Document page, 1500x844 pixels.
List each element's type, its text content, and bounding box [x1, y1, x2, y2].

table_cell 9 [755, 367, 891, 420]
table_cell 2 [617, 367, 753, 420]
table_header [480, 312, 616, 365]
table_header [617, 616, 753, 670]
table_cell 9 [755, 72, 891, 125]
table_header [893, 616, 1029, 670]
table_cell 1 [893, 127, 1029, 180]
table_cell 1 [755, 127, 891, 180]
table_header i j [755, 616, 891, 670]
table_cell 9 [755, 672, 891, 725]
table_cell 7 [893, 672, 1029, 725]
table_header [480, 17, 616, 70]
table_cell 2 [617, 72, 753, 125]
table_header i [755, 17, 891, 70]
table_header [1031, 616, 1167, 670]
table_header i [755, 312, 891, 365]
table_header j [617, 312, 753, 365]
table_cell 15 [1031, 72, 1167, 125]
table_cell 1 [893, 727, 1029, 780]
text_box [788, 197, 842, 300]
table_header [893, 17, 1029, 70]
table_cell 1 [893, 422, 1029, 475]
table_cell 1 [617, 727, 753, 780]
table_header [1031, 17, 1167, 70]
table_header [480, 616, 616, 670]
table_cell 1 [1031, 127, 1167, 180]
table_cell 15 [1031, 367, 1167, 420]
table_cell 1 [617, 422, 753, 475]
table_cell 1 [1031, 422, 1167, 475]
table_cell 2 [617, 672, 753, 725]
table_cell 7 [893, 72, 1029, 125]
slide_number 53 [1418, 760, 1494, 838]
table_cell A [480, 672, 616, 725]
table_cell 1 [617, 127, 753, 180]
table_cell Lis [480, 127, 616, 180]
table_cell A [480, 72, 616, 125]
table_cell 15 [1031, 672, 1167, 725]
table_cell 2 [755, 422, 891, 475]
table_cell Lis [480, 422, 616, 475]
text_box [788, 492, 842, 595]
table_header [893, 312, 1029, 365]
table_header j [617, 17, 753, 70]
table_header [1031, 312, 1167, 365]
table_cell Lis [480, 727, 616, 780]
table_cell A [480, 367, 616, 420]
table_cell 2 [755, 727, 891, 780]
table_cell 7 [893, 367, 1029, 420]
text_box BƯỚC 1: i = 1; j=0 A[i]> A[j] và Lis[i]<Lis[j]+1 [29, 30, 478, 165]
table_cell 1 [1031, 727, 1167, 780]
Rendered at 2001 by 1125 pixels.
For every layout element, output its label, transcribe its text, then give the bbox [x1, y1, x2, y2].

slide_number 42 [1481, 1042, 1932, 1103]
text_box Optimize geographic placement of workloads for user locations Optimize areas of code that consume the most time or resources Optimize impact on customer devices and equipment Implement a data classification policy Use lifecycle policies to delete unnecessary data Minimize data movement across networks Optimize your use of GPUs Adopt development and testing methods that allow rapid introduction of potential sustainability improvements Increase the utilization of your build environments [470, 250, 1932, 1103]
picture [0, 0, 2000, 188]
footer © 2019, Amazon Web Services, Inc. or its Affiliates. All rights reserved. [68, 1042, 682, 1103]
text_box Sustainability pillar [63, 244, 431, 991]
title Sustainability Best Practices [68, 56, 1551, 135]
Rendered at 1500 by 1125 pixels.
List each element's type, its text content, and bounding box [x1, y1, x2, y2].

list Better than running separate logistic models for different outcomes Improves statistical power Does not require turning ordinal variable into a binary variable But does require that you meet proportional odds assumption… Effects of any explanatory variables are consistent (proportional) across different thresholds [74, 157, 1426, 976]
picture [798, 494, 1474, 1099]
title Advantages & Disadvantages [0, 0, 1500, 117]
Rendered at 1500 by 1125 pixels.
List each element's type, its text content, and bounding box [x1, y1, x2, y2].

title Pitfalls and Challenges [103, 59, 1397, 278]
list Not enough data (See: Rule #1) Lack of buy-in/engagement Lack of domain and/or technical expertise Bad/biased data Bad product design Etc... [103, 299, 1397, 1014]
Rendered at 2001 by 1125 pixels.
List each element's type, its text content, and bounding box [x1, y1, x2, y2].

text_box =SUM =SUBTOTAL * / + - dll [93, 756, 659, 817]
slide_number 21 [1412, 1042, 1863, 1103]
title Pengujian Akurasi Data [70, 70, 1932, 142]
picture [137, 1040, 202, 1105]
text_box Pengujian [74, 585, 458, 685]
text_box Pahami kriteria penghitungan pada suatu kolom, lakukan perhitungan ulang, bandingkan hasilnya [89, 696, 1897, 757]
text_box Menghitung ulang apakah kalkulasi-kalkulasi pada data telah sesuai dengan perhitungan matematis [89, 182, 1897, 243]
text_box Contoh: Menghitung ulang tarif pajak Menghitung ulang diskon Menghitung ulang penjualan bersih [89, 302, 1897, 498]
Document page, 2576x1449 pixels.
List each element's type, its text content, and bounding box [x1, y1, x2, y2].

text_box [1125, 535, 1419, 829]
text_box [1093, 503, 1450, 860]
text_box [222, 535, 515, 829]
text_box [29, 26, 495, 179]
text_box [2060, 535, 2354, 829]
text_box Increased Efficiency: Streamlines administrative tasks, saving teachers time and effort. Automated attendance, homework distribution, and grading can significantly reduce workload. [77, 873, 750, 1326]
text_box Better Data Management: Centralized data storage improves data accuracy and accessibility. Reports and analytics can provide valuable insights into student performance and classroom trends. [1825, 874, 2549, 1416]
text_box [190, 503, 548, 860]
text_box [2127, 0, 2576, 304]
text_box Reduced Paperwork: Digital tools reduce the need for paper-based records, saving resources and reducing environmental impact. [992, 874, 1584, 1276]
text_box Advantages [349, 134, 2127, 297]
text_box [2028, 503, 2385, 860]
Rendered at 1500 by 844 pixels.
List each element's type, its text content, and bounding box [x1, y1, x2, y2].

__________

=== YOUR OBJECTIVE ===
For this exercise, return every line from the data that holds the string "page".

=== COMPLETED EXERCISE ===
Document page, 1500x844 pixels.
Document page, 2576x1449 pixels.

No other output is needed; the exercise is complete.